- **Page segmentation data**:
▽

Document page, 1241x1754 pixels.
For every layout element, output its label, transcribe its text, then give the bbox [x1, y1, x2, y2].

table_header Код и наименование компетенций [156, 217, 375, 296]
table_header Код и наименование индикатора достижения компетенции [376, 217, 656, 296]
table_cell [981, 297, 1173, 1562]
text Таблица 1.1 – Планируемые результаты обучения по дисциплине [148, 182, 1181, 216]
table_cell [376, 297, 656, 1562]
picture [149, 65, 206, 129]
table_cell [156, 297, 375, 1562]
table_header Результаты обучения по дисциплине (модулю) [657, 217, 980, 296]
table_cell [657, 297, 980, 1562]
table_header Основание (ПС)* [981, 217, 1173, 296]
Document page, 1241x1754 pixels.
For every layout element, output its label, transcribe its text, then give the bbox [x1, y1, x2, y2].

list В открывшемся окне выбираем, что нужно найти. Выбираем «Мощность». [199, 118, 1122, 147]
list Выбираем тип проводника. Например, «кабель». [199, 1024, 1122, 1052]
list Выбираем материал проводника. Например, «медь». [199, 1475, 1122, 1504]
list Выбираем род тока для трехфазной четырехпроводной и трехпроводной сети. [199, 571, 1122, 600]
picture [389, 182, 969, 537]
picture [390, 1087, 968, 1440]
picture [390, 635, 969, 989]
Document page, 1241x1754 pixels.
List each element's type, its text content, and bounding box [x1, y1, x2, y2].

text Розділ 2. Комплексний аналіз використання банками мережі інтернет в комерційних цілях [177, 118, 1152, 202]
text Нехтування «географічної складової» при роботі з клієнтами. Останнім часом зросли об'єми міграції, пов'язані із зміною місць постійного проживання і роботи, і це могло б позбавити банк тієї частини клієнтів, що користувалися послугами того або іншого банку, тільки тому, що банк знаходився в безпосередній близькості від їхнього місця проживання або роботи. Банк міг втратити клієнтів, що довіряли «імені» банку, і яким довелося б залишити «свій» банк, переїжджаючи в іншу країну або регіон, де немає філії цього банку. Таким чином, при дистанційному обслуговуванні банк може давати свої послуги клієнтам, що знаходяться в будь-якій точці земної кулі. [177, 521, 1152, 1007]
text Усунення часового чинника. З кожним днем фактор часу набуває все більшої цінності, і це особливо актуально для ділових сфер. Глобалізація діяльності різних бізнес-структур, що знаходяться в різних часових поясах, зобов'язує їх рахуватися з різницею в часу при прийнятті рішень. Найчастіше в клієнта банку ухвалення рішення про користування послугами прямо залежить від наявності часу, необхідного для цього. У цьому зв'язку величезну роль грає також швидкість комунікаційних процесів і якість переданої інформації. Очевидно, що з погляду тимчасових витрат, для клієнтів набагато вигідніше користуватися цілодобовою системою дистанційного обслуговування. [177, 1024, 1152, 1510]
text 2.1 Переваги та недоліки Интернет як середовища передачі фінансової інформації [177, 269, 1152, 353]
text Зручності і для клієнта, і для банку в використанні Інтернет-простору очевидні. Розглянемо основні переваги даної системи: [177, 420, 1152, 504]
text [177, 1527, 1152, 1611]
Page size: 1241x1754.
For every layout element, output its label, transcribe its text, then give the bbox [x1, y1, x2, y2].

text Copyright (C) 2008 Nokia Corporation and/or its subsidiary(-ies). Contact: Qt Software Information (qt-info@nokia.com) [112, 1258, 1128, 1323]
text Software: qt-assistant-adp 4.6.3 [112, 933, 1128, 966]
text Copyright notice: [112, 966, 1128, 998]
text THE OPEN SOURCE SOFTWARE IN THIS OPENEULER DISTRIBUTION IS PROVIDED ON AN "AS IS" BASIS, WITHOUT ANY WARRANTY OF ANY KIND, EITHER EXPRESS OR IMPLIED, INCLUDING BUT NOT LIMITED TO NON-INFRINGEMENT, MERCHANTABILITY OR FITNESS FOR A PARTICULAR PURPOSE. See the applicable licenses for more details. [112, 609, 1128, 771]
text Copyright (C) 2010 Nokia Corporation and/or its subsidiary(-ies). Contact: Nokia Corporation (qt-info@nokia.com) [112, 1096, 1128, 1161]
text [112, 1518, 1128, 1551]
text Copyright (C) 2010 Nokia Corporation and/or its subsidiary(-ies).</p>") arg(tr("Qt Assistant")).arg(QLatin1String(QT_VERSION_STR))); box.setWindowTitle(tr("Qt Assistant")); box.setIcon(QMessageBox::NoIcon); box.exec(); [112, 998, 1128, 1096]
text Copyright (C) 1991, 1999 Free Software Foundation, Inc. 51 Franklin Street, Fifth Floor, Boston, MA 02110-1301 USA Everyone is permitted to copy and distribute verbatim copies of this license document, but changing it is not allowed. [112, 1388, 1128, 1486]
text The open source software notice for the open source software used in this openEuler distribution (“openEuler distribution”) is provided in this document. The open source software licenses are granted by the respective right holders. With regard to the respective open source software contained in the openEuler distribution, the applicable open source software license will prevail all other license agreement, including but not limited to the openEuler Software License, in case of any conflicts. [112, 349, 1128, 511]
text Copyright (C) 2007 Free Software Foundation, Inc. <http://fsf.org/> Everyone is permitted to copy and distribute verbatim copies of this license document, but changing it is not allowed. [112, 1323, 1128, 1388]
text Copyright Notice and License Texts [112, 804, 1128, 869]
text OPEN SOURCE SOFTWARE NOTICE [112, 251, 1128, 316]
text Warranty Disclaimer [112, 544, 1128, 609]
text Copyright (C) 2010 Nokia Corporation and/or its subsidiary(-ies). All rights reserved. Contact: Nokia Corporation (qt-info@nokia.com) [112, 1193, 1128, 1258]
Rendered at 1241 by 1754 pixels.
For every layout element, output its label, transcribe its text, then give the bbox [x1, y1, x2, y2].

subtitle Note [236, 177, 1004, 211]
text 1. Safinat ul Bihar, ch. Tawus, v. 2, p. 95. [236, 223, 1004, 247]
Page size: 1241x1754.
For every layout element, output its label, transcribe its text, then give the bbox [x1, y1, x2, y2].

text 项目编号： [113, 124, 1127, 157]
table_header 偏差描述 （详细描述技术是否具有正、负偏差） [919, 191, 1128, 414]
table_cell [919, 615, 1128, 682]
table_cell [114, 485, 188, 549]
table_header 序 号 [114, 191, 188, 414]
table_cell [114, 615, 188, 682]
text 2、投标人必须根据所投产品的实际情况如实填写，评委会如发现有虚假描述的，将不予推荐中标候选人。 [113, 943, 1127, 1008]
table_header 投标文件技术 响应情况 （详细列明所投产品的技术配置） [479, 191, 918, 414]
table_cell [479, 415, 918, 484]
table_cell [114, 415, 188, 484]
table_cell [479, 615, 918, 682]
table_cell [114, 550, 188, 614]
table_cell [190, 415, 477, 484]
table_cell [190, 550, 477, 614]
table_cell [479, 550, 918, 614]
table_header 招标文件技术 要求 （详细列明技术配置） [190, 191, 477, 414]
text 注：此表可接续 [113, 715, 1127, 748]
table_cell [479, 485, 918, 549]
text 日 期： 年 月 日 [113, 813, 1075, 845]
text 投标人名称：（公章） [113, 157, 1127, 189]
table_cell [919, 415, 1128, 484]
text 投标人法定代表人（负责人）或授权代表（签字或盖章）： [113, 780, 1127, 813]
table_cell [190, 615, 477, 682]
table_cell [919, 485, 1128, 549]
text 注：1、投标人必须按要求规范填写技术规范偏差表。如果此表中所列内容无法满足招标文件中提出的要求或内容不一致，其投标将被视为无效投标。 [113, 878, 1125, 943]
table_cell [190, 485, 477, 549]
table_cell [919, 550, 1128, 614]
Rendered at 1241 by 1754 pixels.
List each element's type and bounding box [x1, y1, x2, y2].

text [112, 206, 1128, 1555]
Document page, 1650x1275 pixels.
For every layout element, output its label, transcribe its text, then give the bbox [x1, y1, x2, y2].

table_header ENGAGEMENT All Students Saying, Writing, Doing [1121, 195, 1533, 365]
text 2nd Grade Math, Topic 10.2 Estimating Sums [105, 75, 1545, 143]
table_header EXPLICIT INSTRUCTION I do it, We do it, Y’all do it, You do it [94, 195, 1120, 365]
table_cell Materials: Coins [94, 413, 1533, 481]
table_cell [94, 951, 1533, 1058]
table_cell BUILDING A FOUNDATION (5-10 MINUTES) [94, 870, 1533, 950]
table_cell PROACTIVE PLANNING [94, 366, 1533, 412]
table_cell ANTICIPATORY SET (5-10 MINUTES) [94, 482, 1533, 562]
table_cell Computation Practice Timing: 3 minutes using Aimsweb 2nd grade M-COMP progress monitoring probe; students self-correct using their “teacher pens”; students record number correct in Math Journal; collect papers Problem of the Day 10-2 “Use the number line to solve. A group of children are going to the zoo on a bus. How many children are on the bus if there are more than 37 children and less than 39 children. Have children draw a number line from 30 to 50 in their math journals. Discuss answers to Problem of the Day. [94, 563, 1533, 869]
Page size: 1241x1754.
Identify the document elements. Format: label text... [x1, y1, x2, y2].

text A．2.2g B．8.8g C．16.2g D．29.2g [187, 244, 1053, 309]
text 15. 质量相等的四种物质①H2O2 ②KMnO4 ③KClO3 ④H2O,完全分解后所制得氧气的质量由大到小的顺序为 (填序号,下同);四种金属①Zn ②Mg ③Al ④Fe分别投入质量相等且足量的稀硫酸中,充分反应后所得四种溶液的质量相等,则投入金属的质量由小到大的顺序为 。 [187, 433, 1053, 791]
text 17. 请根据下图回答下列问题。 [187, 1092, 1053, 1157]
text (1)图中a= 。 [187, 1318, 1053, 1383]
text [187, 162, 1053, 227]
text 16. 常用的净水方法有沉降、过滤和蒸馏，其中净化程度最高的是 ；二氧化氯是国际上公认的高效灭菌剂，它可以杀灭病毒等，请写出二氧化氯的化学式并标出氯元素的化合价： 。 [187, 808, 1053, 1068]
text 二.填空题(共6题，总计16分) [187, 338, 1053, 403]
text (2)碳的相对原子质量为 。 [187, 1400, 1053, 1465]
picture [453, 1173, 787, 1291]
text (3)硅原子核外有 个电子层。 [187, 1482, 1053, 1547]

△

- **Exercise**: Copy out, word for word, the part of the entries above that begins at the line with "List each element's type and" and ends at the line with "Document page, 1650x1275 pixels.", including both.

- **Answer box**:
List each element's type and bounding box [x1, y1, x2, y2].

text [112, 206, 1128, 1555]
Document page, 1650x1275 pixels.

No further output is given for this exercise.